= Beginning of Section =

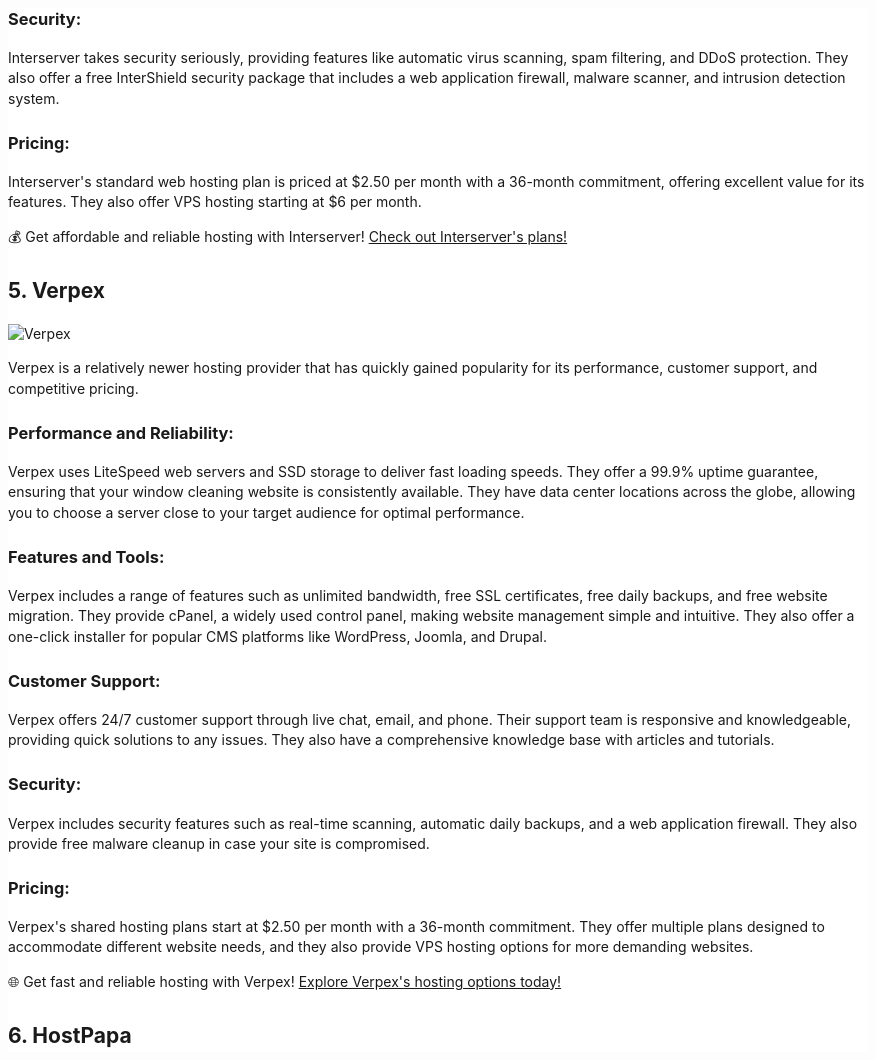 ### Security:
Interserver takes security seriously, providing features like automatic virus scanning, spam filtering, and DDoS protection. They also offer a free InterShield security package that includes a web application firewall, malware scanner, and intrusion detection system.

### Pricing:
Interserver's standard web hosting plan is priced at $2.50 per month with a 36-month commitment, offering excellent value for its features. They also offer VPS hosting starting at $6 per month.

💰 Get affordable and reliable hosting with Interserver! <a href="https://snipitx.com/interserver-jy" target="_blank">Check out Interserver's plans!</a>

## 5. Verpex

![Verpex](https://i.imgur.com/6x5LhiS.jpeg "Verpex Hosting")

Verpex is a relatively newer hosting provider that has quickly gained popularity for its performance, customer support, and competitive pricing.

### Performance and Reliability:
Verpex uses LiteSpeed web servers and SSD storage to deliver fast loading speeds. They offer a 99.9% uptime guarantee, ensuring that your window cleaning website is consistently available. They have data center locations across the globe, allowing you to choose a server close to your target audience for optimal performance.

### Features and Tools:
Verpex includes a range of features such as unlimited bandwidth, free SSL certificates, free daily backups, and free website migration. They provide cPanel, a widely used control panel, making website management simple and intuitive. They also offer a one-click installer for popular CMS platforms like WordPress, Joomla, and Drupal.

### Customer Support:
Verpex offers 24/7 customer support through live chat, email, and phone. Their support team is responsive and knowledgeable, providing quick solutions to any issues. They also have a comprehensive knowledge base with articles and tutorials.

### Security:
Verpex includes security features such as real-time scanning, automatic daily backups, and a web application firewall. They also provide free malware cleanup in case your site is compromised.

### Pricing:
Verpex's shared hosting plans start at $2.50 per month with a 36-month commitment. They offer multiple plans designed to accommodate different website needs, and they also provide VPS hosting options for more demanding websites.

🌐 Get fast and reliable hosting with Verpex! <a href="https://snipitx.com/verpex-jy" target="_blank">Explore Verpex's hosting options today!</a>

## 6. HostPapa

= End of Section =

> _Your instructions_
Working through the records, copy each line in which the word "daily" appears.

> _Result for this task_
Verpex includes a range of features such as unlimited bandwidth, free SSL certificates, free daily backups, and free website migration. They provide cPanel, a widely used control panel, making website management simple and intuitive. They also offer a one-click installer for popular CMS platforms like WordPress, Joomla, and Drupal.
Verpex includes security features such as real-time scanning, automatic daily backups, and a web application firewall. They also provide free malware cleanup in case your site is compromised.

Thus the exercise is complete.